*** Opening of Data provided ***

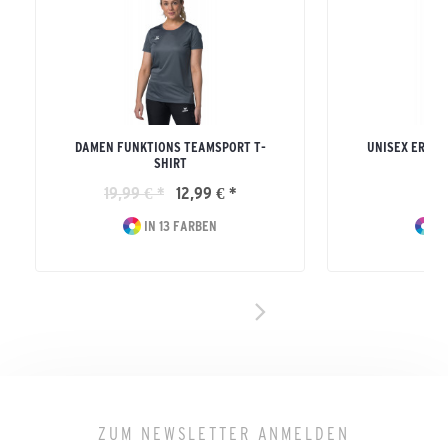
DAMEN FUNKTIONS TEAMSPORT T-
UNISEX ERWA
SHIRT
S
19,99 € *
12,99 € *
19
IN 13 FARBEN
IN
ZUM NEWSLETTER ANMELDEN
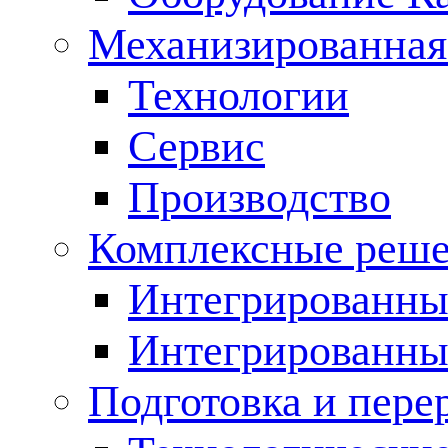
Механизированная
Технологии
Сервис
Производство
Комплексные реш
Интегрированные
Интегрированны
Подготовка и пере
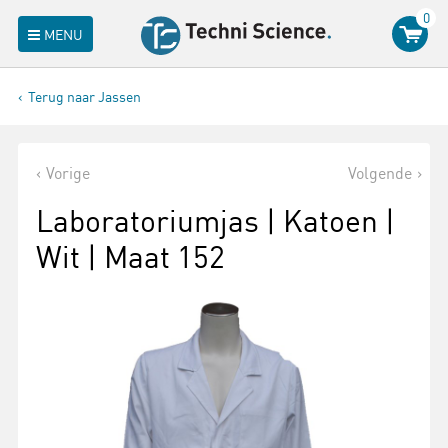
0
MENU
Terug naar Jassen
Vorige
Volgende
Laboratoriumjas | Katoen |
Wit | Maat 152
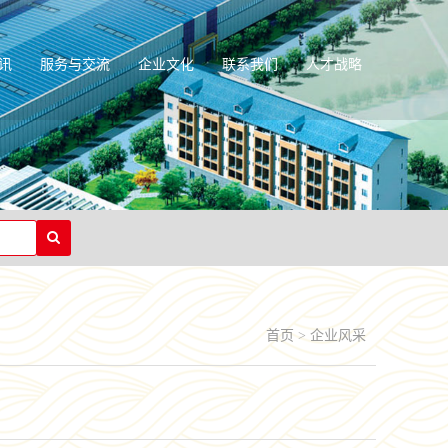
讯
服务与交流
企业文化
联系我们
人才战略
首页
>
企业风采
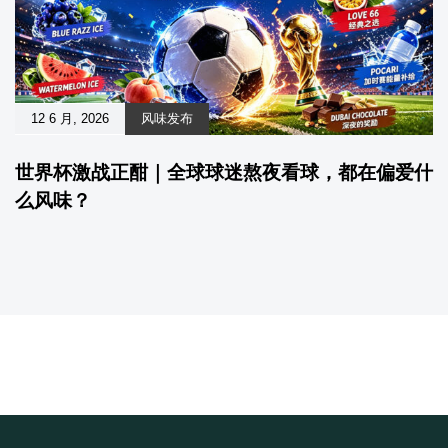
12 6 月, 2026
风味发布
世界杯激战正酣｜全球球迷熬夜看球，都在偏爱什
么风味？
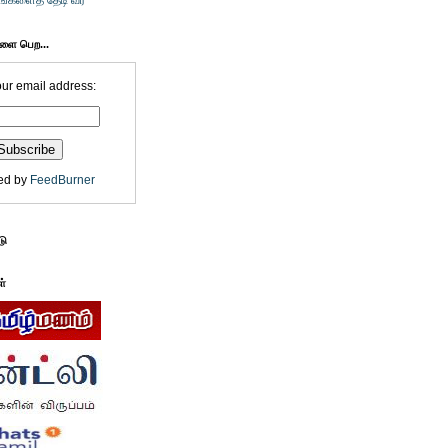
உங்களைத் தேடி வர
களை பெற...
our email address:
ed by
FeedBurner
டு
ள்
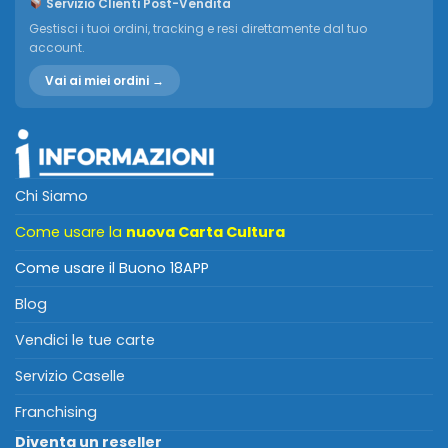
Servizio Clienti Post-Vendita
Gestisci i tuoi ordini, tracking e resi direttamente dal tuo
account.
Vai ai miei ordini →
Chi Siamo
Come usare la
nuova Carta Cultura
Come usare il Buono 18APP
Blog
Vendici le tue carte
Servizio Caselle
Franchising
Diventa un reseller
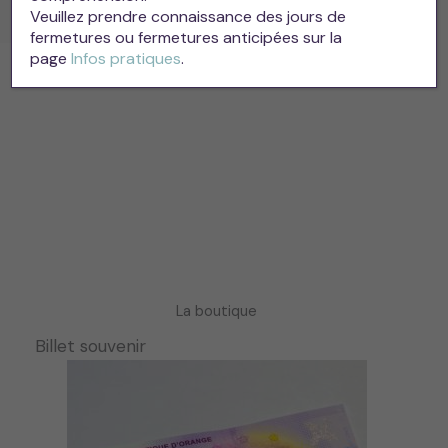
Veuillez prendre connaissance des jours de
fermetures ou fermetures anticipées sur la
page
Infos pratiques
.
La boutique
Billet souvenir
Bl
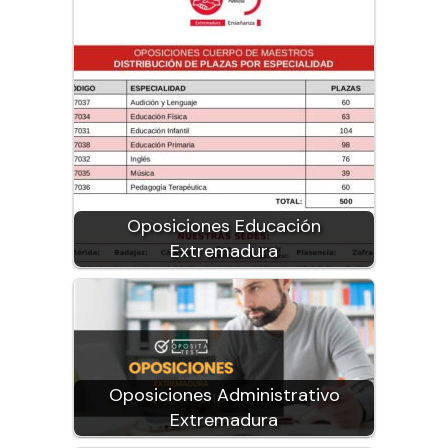
Oposiciones Educación
Extremadura
Oposiciones Administrativo
Extremadura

*** Close of Data provided ***

● **Exercise objective**
Copy every row above word for word, and leave the pictures out of your answer.

● **Response to the task**
DAMEN FUNKTIONS TEAMSPORT T-
UNISEX ERWA
SHIRT
S
19,99 € *
12,99 € *
19
IN 13 FARBEN
IN
ZUM NEWSLETTER ANMELDEN
Механизированная
Технологии
Сервис
Производство
Комплексные реш
Интегрированные
Интегрированны
Подготовка и пере
0
MENU
Terug naar Jassen
Vorige
Volgende
Laboratoriumjas | Katoen |
Wit | Maat 152
讯
服务与交流
企业文化
联系我们
人才战略
首页
>
企业风采
12 6 月, 2026
风味发布
世界杯激战正酣｜全球球迷熬夜看球，都在偏爱什
么风味？
உங்களைத் தேடி வர
களை பெற...
our email address:
ed by
FeedBurner
டு
ள்
Servizio Clienti Post-Vendita
Gestisci i tuoi ordini, tracking e resi direttamente dal tuo
account.
Vai ai miei ordini →
Chi Siamo
Come usare la
nuova Carta Cultura
Come usare il Buono 18APP
Blog
Vendici le tue carte
Servizio Caselle
Franchising
Diventa un reseller
Veuillez prendre connaissance des jours de
fermetures ou fermetures anticipées sur la
page
Infos pratiques
.
La boutique
Billet souvenir
Bl
Oposiciones Educación
Extremadura
Oposiciones Administrativo
Extremadura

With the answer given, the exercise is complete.